Dalam tindakan keras terhadap AI palsu di Instagram, Facebook, dan Threads, Meta ingin pengguna melakukan hal ini

Dalam tindakan keras terhadap AI palsu di Instagram, Facebook, dan Threads, Meta ingin pengguna melakukan hal ini

Road.co.id

Pemilu sudah dekat di berbagai belahan dunia dan kekhawatiran terhadap deepfake AI semakin meningkat setiap hari. Untuk mengatasi pemalsuan AI, Meta Platform telah mengambil langkah besar dengan menuntut pengungkapan pengguna tentang konten buatan AI yang diunggah di Instagram, Facebook, dan Threads. Meta mengatakan akan mengambil tindakan tegas terhadap pengguna yang tidak mengungkapkan watermark gambar, video, atau audio AI. Selain itu, mereka sedang membangun alat untuk mendeteksi konten AI di semua platform. Ketahui apa yang Meta rencanakan untuk mengatasi deepfake.

Pandangan Meta tentang AI palsu

Menurut laporan The Verge, Meta akan mulai menyoroti konten yang dihasilkan AI untuk meningkatkan transparansi di berbagai platform mereka seperti Instagram, Facebook, dan Threads. Perusahaan mengatakan akan mengambil tindakan yang dapat dihukum terhadap pengguna yang mengunggah konten realistis dengan pengungkapan atau tanda air yang dibuat oleh AI. Presiden Urusan Global Meta, Nick Clegg, menyoroti dalam sebuah wawancara bahwa langkah-langkah ini akan memungkinkan industri teknologi untuk membedakan antara AI dan kenyataan. Selain itu, Gedung Putih juga mendesak perusahaan untuk mengintegrasikan tanda air ke dalam gambar dan video AI.

Kami ada di Saluran WhatsApp. Klik untuk bergabung.

Dengan inisiatif ini, Meta akan mulai memberi watermark pada gambar dengan “Imagined with AI” yang dihasilkan dari generator Imagine AI. Ini juga akan mulai menandai hal yang sama untuk konten yang dihasilkan dari alat AI lainnya dari Google, OpenAI, Microsoft, Adobe, Midjourney, dan Shutterstock. Clegg berkata, “Bagi mereka yang khawatir dengan video dan konten audio yang dirancang untuk menipu masyarakat mengenai kepentingan politik menjelang pemilu, kami akan sangat waspada.” Selain itu, Meta akan mengembangkan alat untuk mengidentifikasi media sintetis tidak peduli seberapa banyak metadata telah dimodifikasi untuk menyembunyikan penggunaan AI. Chegg juga menyoroti tindakan untuk konten yang diunggah dengan pengungkapan, katanya, “Kisaran hukuman yang akan diterapkan akan mencakup keseluruhan mulai dari peringatan hingga penghapusan.”

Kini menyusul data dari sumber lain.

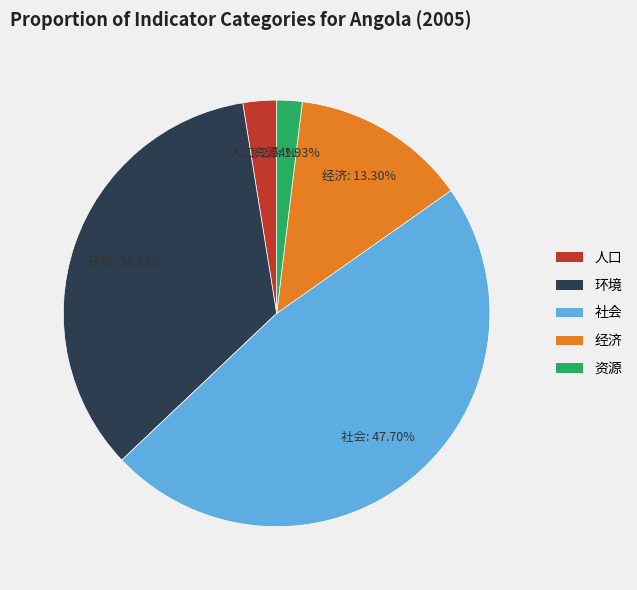

Rank the categories by value from highest to lowest.

社会, 环境, 经济, 人口, 资源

Tindakan Meta ini akan memberikan lebih banyak kredibilitas dan transparansi pada ruang media sosial karena pengguna akan dapat menilai mana yang asli dan mana yang palsu. Oleh karena itu, penyebaran berita bohong juga akan berkurang.

Baca juga berita utama berikut hari ini:

Lebih dari Sekadar Kekuatan Chip! Nvidia dan Cisco bekerja sama untuk memudahkan perusahaan membangun infrastruktur komputasi AI mereka sendiri. Cisco akan menawarkan peralatan berbasis Nvidia beserta perlengkapan jaringannya. Cari tahu lebih lanjut di sini.

Bluesky Social Go Public! Setelah setahun berada dalam fase khusus undangan, platform media sosial terdesentralisasi milik mantan CEO Twitter Jack Dorsey, Bluesky Social, telah dibuka untuk umum. Menyelam di sini.

Apple Mengalahkan Setelan AliveCor! Hakim Distrik AS telah memutuskan bahwa pembuat iPhone tidak perlu menghadapi tuntutan hukum yang menuduh jam tangannya meniru teknologi pemantauan jantung dari startup yang didukung Khosla Ventures LLC, AliveCor. Baca semuanya di sini.